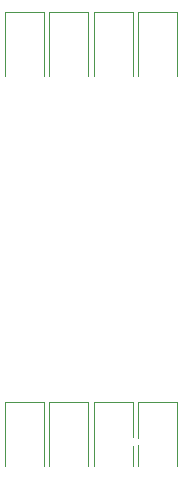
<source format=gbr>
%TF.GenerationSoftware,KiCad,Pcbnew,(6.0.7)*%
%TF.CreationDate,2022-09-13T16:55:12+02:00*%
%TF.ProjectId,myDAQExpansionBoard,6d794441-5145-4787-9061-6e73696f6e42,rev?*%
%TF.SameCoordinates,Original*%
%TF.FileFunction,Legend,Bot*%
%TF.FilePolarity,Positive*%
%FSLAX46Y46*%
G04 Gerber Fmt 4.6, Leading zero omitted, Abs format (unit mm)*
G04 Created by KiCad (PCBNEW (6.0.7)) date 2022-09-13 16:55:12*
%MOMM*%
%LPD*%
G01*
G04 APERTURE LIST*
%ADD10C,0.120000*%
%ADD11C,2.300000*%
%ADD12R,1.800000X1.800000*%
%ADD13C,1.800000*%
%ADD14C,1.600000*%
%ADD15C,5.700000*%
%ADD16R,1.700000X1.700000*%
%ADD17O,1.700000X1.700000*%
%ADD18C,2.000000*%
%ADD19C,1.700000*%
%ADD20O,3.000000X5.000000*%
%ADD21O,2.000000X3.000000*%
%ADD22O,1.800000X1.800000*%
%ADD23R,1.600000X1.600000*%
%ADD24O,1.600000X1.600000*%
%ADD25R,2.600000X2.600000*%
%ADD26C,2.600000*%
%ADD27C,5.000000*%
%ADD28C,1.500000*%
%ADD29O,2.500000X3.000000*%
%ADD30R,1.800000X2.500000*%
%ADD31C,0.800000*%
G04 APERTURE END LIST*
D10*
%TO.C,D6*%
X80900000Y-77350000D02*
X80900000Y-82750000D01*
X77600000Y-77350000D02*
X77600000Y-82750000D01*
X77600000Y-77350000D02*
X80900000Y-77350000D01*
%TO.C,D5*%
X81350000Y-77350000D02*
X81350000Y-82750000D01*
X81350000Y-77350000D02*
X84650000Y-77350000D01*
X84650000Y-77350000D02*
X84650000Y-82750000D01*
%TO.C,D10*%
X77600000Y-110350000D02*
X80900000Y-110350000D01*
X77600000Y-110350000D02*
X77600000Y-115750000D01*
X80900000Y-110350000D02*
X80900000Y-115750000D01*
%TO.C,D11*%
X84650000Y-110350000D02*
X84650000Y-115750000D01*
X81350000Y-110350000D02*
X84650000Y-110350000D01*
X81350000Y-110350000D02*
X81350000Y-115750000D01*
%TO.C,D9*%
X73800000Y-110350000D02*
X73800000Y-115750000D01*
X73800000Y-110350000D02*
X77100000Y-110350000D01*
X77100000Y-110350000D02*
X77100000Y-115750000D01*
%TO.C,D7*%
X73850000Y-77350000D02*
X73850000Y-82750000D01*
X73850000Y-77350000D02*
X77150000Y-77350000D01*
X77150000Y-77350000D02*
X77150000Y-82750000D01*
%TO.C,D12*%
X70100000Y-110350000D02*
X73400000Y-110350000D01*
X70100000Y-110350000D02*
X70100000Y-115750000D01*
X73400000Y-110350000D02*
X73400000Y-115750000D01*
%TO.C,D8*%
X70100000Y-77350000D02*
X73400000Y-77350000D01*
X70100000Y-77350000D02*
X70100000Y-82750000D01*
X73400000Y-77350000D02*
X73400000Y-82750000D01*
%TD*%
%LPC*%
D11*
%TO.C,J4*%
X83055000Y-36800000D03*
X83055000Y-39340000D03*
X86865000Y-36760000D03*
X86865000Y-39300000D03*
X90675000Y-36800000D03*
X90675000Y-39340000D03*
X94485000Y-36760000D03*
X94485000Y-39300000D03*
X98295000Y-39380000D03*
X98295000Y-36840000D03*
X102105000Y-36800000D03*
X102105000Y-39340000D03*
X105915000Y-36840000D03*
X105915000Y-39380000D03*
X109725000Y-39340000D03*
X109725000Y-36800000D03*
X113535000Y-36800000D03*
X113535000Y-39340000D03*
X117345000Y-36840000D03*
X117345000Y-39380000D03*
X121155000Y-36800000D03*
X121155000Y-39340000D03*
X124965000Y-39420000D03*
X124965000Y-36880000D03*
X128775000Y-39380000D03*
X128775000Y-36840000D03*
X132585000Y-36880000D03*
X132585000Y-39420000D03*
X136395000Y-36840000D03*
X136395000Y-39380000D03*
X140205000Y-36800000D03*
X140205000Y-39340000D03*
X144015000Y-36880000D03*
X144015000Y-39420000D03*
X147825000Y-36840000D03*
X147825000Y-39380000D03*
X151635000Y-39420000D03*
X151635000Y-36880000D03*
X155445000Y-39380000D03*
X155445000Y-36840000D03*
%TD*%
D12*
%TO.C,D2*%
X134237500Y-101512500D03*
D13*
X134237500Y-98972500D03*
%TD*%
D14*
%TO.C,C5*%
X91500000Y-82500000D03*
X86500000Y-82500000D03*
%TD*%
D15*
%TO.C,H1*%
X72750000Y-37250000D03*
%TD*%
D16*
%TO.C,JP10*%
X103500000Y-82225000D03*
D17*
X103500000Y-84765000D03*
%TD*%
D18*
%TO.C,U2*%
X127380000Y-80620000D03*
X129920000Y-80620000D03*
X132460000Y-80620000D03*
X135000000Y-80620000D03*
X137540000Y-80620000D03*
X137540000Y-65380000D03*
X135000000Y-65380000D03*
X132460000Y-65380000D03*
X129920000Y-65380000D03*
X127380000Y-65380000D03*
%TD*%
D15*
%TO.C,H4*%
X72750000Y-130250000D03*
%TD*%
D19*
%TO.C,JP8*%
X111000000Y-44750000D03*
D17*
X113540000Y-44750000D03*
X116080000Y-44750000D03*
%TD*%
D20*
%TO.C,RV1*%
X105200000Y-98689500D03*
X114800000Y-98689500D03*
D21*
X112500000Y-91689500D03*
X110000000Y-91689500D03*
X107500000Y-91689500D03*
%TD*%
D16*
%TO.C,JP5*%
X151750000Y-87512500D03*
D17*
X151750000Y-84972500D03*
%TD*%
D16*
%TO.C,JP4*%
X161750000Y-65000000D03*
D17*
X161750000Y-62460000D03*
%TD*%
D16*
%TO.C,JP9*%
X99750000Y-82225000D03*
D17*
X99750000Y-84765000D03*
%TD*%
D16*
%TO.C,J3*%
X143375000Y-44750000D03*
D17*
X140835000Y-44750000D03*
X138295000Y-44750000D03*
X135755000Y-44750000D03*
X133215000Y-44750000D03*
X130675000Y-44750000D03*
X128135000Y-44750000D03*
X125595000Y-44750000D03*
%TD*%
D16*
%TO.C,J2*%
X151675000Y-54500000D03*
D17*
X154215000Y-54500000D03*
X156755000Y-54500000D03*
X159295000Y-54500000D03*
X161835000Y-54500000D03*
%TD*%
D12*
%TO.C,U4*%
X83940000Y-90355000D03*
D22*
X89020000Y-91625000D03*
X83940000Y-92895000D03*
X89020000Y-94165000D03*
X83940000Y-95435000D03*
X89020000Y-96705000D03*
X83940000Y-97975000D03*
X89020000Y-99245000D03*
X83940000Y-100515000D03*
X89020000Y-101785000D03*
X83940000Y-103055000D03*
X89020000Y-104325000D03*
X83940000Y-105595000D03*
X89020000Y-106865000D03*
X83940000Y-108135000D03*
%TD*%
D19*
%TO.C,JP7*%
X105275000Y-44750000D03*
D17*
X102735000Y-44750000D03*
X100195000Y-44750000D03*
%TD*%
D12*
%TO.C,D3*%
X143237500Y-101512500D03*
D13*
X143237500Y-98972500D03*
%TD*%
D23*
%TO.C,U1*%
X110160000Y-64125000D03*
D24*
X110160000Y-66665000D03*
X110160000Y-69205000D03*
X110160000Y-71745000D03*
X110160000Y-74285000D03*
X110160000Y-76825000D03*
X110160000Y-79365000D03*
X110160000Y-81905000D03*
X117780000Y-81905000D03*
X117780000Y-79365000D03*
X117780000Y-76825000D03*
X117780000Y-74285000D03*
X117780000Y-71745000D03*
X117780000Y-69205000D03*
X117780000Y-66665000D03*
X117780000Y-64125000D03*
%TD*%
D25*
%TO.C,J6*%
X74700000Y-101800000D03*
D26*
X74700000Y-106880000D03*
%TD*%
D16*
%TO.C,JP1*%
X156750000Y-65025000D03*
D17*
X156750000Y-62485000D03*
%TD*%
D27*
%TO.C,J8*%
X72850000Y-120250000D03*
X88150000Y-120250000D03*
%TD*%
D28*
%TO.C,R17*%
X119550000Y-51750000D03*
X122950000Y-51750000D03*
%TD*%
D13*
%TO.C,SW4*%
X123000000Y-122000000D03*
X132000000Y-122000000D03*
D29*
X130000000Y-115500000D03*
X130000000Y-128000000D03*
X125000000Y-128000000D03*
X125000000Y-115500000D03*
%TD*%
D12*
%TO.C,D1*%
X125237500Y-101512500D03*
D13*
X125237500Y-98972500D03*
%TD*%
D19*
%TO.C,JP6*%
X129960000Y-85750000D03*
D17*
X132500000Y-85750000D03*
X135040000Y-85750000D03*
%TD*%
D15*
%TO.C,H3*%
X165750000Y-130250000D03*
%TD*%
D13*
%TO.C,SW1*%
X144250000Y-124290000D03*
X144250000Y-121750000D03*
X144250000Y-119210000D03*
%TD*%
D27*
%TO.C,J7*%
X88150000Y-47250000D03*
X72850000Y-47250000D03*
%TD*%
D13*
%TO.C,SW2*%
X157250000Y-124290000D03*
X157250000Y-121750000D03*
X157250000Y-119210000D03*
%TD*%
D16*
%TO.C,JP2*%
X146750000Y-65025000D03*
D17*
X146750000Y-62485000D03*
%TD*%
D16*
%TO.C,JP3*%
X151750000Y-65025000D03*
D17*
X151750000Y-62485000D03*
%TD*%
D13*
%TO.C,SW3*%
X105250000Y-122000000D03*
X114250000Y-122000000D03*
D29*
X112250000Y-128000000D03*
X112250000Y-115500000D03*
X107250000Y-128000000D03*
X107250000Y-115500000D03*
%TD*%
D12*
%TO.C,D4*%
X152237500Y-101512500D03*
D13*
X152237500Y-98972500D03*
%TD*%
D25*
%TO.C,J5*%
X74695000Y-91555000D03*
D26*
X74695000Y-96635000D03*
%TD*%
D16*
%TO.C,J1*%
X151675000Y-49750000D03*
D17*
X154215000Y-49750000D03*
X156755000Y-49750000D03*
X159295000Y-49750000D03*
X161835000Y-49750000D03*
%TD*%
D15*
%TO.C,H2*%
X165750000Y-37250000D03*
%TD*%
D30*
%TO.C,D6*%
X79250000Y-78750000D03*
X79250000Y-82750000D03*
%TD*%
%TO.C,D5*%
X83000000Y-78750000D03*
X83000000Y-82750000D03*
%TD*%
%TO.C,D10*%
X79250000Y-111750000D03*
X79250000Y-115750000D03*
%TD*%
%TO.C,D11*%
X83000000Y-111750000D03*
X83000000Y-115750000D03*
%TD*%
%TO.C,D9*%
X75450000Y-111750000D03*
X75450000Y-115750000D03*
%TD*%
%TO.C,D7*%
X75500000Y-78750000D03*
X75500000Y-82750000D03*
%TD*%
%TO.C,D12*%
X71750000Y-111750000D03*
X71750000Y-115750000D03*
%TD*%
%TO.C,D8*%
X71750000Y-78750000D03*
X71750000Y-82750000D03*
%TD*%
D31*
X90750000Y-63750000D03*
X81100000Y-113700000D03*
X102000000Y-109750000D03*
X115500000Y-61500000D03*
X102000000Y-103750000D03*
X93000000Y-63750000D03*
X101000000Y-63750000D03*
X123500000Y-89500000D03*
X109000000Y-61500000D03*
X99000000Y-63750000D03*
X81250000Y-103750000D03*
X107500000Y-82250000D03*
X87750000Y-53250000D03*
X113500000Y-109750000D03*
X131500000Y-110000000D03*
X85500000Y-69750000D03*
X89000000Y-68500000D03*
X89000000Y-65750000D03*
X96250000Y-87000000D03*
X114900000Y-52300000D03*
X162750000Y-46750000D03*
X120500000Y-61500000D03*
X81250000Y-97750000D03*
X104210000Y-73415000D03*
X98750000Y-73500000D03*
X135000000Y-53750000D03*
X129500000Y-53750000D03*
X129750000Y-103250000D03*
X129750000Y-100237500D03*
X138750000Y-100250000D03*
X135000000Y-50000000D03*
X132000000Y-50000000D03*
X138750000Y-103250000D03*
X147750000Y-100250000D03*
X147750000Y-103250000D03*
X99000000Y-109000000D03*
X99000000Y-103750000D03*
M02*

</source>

◇ ◇ ◇ ◇

#### Written task:
Tally the lines of the material above that include the word "LIST", then state that tally alone.

#### Exercise response:
2